In this section, we first explain the advantage of SOV_refine modified from the definition of SOV’99. Specifically, we use an example to illustrate incremental allowance when one more residue is predicted accurately while keeping other advantages of SOV’99. After that, we show that SOV_refine can better indicate the three-dimensional quality of protein models at the secondary structure level. We then provide in-depth analysis of statistical significance of Q3 and SOV scores. Finally, we demonstrate two application examples of SOV scores: (1) SOV scores as machine learning features for developing quality assessment tools; (2) Evaluating the similarity of the inferred locations of TADs in mammalian genomes.

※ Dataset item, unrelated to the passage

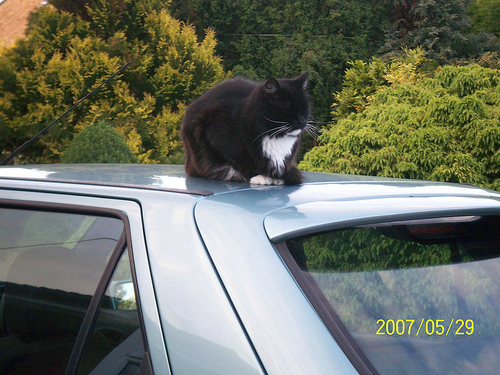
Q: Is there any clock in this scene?
A: No, there are no clocks.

Incremental allowance for better predictions

In order to make a direct comparison with SOV’99, here we use the same examples provided in the publication of SOV’99 [4]. As shown in Table 1, “predicted 1” seems to be a bad prediction because it does not have an H-state segment with a length larger than two. Therefore, although it has a relatively high Q3 value, the two SOV scores (SOV’99 and our SOV_refine) are relatively small (both punish this case to different degrees compared to Q3 score). It can be found that the SOV_refine score is slightly larger than the SOV’99 score in this case. This is because the amount of allowance assigned by SOV’99 in this case is zero [4], whereas our SOV_refine is designed to assign a larger-than-zero allowance, in this case to the H-state segment. Obviously, SOV’99 gives this case a larger punishment than our method SOV_refine (SOV’99 gives a zero allowance and a lower overall score than SOV_refine does). However, it should be noticed that although “predicted_1” is a bad prediction, it is not completely wrong because it does accurately predict some isolated states in a couple of positions (it’s just that the accurately predicted positions are not adjacent to each other). However, SOV’99 assigns a harsh punishment by assigning allowance zero, but our SOV_refine still assigns a small allowance, small enough to show that it is a bad prediction that deserves a SOV_refine score to be much lower than Q3 score (i.e. some punishments compared to Q3 score), but meanwhile not as low as a zero allowance, to indicate “predicted 1” is not completely wrong. This makes our SOV_refine more reasonable because it not only can punish bad predictions compared to Q3 score (our SOV_refine gives a much lower score than Q3 score for this example) but also does not give an extremely low allowance (zero) for the bad predictions such as “predicted 1” as it does accurately predict some isolated states.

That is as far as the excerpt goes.